Ask for help from members of your family. First-time buyers somtimes receive down payment help from giving family members who may be prepared to help get them in their first home. Your family members may be inclined to help you reach the milestone of having your first home.
Contact housing finance agencies. Special mortgage loans are offered to buyers in certain situations, such as low income homebuyers or people planning to remodel houses in a certain part of town, among others. Financing with a housing finance agency, you may be given a below market interest rate, down payment assistance and other incentives. These types of agencies may help you with a lower rate of interest, get you your down payment, and offer other assistance. These non-profit agencies to promote community in specific places.
Learn about low-down and no-down mortgage loans.
- FHA loans
The Federal Housing Administration (FHA), which is part of the U.S. Department of Housing and Urban Development (HUD), plays a significant part in helping low to moderate-income individuals get mortgage loans. Part of the United States Department of Housing and Urban Development(HUD), FHA (Federal Housing Administration) assists homebuyers who need to qualify for mortgage loans.

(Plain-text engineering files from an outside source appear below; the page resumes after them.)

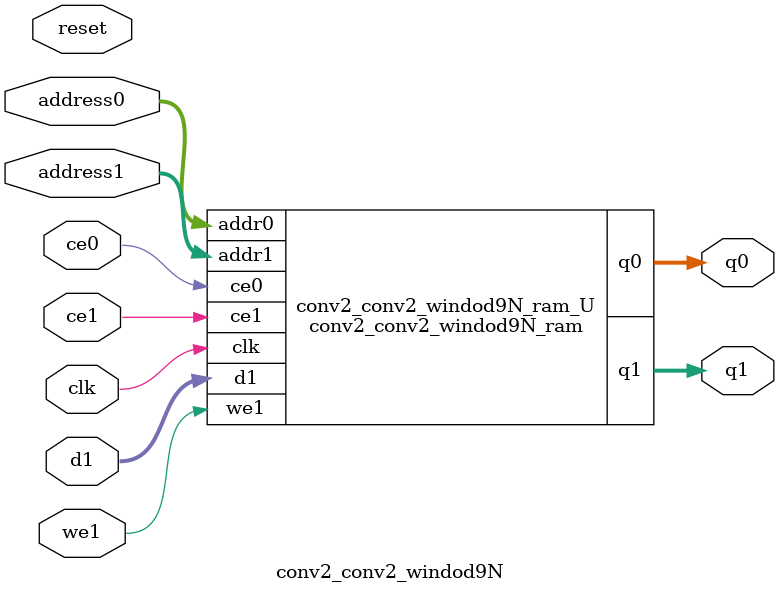
<source format=v>
`timescale 1 ns / 1 ps
module conv2_conv2_windod9N_ram (addr0, ce0, q0, addr1, ce1, d1, we1, q1,  clk);

parameter DWIDTH = 5;
parameter AWIDTH = 4;
parameter MEM_SIZE = 16;

input[AWIDTH-1:0] addr0;
input ce0;
output reg[DWIDTH-1:0] q0;
input[AWIDTH-1:0] addr1;
input ce1;
input[DWIDTH-1:0] d1;
input we1;
output reg[DWIDTH-1:0] q1;
input clk;

(* ram_style = "distributed" *)reg [DWIDTH-1:0] ram[0:MEM_SIZE-1];




always @(posedge clk)  
begin 
    if (ce0) begin
        q0 <= ram[addr0];
    end
end


always @(posedge clk)  
begin 
    if (ce1) begin
        if (we1) 
            ram[addr1] <= d1; 
        q1 <= ram[addr1];
    end
end


endmodule

`timescale 1 ns / 1 ps
module conv2_conv2_windod9N(
    reset,
    clk,
    address0,
    ce0,
    q0,
    address1,
    ce1,
    we1,
    d1,
    q1);

parameter DataWidth = 32'd5;
parameter AddressRange = 32'd16;
parameter AddressWidth = 32'd4;
input reset;
input clk;
input[AddressWidth - 1:0] address0;
input ce0;
output[DataWidth - 1:0] q0;
input[AddressWidth - 1:0] address1;
input ce1;
input we1;
input[DataWidth - 1:0] d1;
output[DataWidth - 1:0] q1;



conv2_conv2_windod9N_ram conv2_conv2_windod9N_ram_U(
    .clk( clk ),
    .addr0( address0 ),
    .ce0( ce0 ),
    .q0( q0 ),
    .addr1( address1 ),
    .ce1( ce1 ),
    .we1( we1 ),
    .d1( d1 ),
    .q1( q1 ));

endmodule


</source>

FHA aids first-time buyers and others who would not be able to qualify for a traditional mortgage on their own, by providing mortgage insurance to private lenders.
Down payment amounts for FHA loans are smaller than those of traditional mortgage loans, although these loans have average interest rates. The required down payment can be as low as three percent while the closing costs might be covered by the mortgage loan.
- VA mortgage loans
VA loans are guaranteed by the Department of Veterans Affairs. Service persons and veterans can benefit from a VA loan, which typically offers a competitive fixed rate of interest, no down payment, and limited closing costs. Even though the VA does not actually issue the mortgage loans, it does issue a certificate of eligibility to apply for a VA loan.
- Piggy-back loans
You can fund a down payment through a second mortgage that closes along with the first. Most of the time, the piggyback loan is for 10 percent of the purchase amount, while the first mortgage covers 80 percent. The homebuyer covers the remaining 10%, rather than come up with the usual 20% down payment.
- Carry-Back loans
In a "carry back" mortgage, the seller commits to lend you some of his own equity to help you with your down payment funds. In this scenario, you would finance the largest portion of the purchase price with a traditional mortgage lender and finance the remainder with the seller. Usually you will pay a somewhat higher rate with the loan from the seller.
The feeling of accomplishment will be the same, no matter which approach you use to put together the down payment. Your new home will be well worth it!